Marie-Eve Sylvestre, University of Ottawa

“It must be said that when the Ladouceur ruling was issued, it was at the very beginning of the adoption of the Canadian Charter, the first years of interpretation, and it was an extremely divided judgment,” observed Sylvestre, who testified as an expert in the case. “It was important for Justice Yergeau to be able to say that the issue of racial profiling had not been examined in 1990 by the Supreme Court, that the very notion of racial profiling did not exist in that form. In the literature, we didn’t use those terms, we didn’t have the evidence. We did not have the analysis surrounding racial profiling that we have today.”

Turning his attention to s. 9 of the Charter, Justice Yergeau dismissed arguments by the federal and provincial government that the case was really based on an illegal use of the rule of law. Instead, Justice Yergeau found that the discretionary power to momentarily deprive a citizen of his liberty is “the product of an unfathomable mental process” that can be exercised without leaving any trace, with no specific framework. “While police forces struggle to mobilize on racial profiling, roadside interceptions permitted by the rule of law continue to be a vehicle for it,” said Justice Yergeau. The strict standard of proportionality in s. 1 of the Charter cannot accommodate this imbalance when other means are available to police forces to effectively ensure road safety — a conclusion that by itself was sufficient to dismiss the case, added Justice Yergeau.

Yet in order “to do justice to the arguments that were raised,” Justice Yergeau proceeded to analyze the reach of s. 7 and s. 15.1 of the Charter in this case. “It reflects the evolution of the law since 1990 when the Ladouceur judgment was handed down,” remarked Bruce Johnston, a Montreal lawyer with Trudel Johnston & Lespérance who represented the Canadian Civil Liberties Association. “Ladouceur was decided solely on s. 9. But s. 7 has evolved enormously in case law since 1990, leading it to be viewed as a novel legal issue in this case. Of course, s. 15 was not even in force when the facts underlying the Ladouceur decision was rendered.”

Justice Yergeau found that the rule of law that authorizes arbitrary traffic stops without real cause “with the disproportionate impact” they have on Black drivers infringes the right to liberty and security of the person guaranteed by s. 7 of the Charter and that the infringement violates the principles of fundamental justice.

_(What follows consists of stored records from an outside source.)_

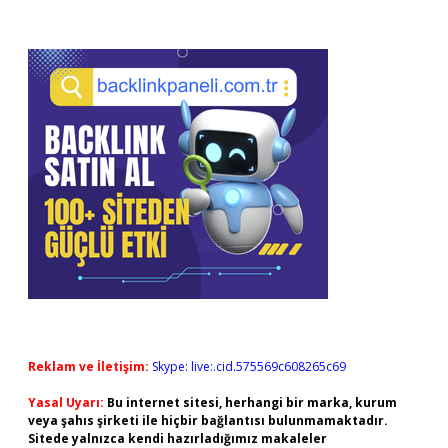
Sidebar
Reklam ve İletişim:
Skype: live:.cid.575569c608265c69
Yasal Uyarı:
Bu internet sitesi, herhangi bir marka, kurum
veya şahıs şirketi ile hiçbir bağlantısı bulunmamaktadır.
Sitede yalnızca kendi hazırladığımız makaleler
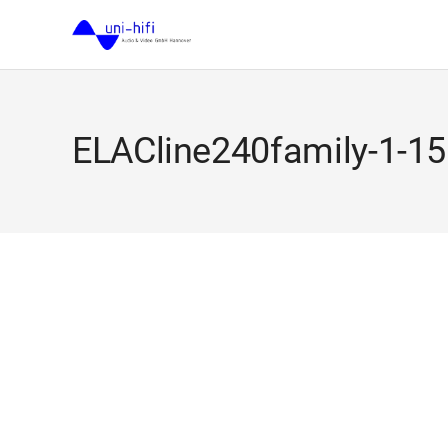
ELACline240family-1-1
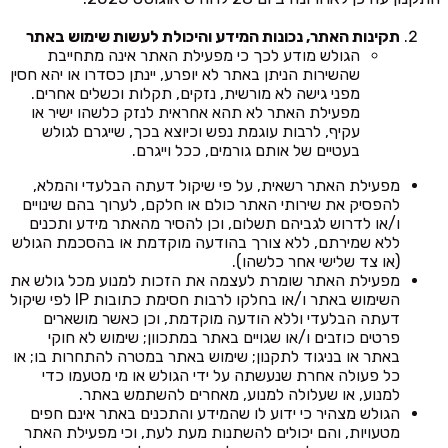
תקינות האתר, נכונות המידע והיכולת לעשות שימוש באתר
הגולש מודע לכך כי מפעילת האתר אינה מתחייבת
שהשירות הניתן באתר לא יופרע, יינתן כסדרו או יהא חסין
מפני גישה לא מורשית, נזקים, תקלות וכשלים אחרים.
מפעילת האתר לא תהא אחראית לנזק כלשהו ישיר או
עקיף, לרבות עוגמת נפש וכיוצא בכך, שייגרם לגולש
בעטיים של אותם גורמים, ככל וייגרם.
מפעילת האתר רשאית, על פי שיקול דעתה הבלעדי והמלא,
להפסיק את שירותי האתר כולם או חלקם, לערוך בהם שינויים
ו/או לדרוש לגביהם תשלום, וכן להסיר מהאתר מידע ותכנים
ללא שמירתם, ללא צורך בהודעה מוקדמת או בהסכמת הגולש
(או צד שלישי אחר כלשהו).
מפעילת האתר שומרת לעצמה את הזכות למנוע מכל גולש את
השימוש באתר ו/או בחלקו לרבות חסימת כתובות IP לפי שיקול
דעתה הבלעדי וללא הודעה מוקדמת, וכן כאשר מושארים
פרטים כוזבים ו/או שגויים באתר במתכוון; שימוש לא חוקי
באתר או בניגוד לתקנון; שימוש באתר במטרה להתחרות בו; או
כל פעולה אחרת שנעשתה על ידי הגולש או מי מטעמו כדי
למנוע, או שעלולה למנוע, מאחרים להשתמש באתר.
הגולש מצהיר כי ידוע לו שהמידע והתכנים באתר אינם חפים
מטעויות, והם יכולים להשתנות מעת לעת, וכי מפעילת האתר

After examining case law around s. 15.1 of the Charter, Justice Yergeau concluded that the rule of law, which allows selection of drivers based solely on police intuition without any other grounds, has a detrimental effect given the disproportionate impact of traffic stops without real grounds on Black people.

“One thing that is very significant is that, to my knowledge, this is the first time that s. 15 has been used to invalidate or declare inoperative a criminal provision,” said Johnston. “And that's important because the judgment finds that there are effects on racialized communities and not just on individuals. It is very significant that a judge makes this finding because it is unacceptable.”

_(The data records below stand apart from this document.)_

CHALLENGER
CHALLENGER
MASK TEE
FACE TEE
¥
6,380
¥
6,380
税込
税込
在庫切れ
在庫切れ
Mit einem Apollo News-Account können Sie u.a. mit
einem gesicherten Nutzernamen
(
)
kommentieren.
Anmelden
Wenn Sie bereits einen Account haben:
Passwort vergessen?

Justice Yergeau granted a six-month delay until the rules and legislation allowing random police stops will be deemed to be officially invalid. But legal experts expect the ruling to be appealed. “The fact that the court of first instance rendered a favourable decision bodes well for the future when it comes before the Supreme Court,” said Belton, who too has been subjected to random police stops. “My children, even if they are very young, are well aware of this reality because of the colour of their skin.”

In the meantime, Joizil points out that the Luamba ruling is already being used, and that it provides guidance for litigators as well. “Lawyers representing racialized people have a lot of material in these 170 pages that can be used in all kinds of cases,” said Joizil, who too has been subjected to a random police stop.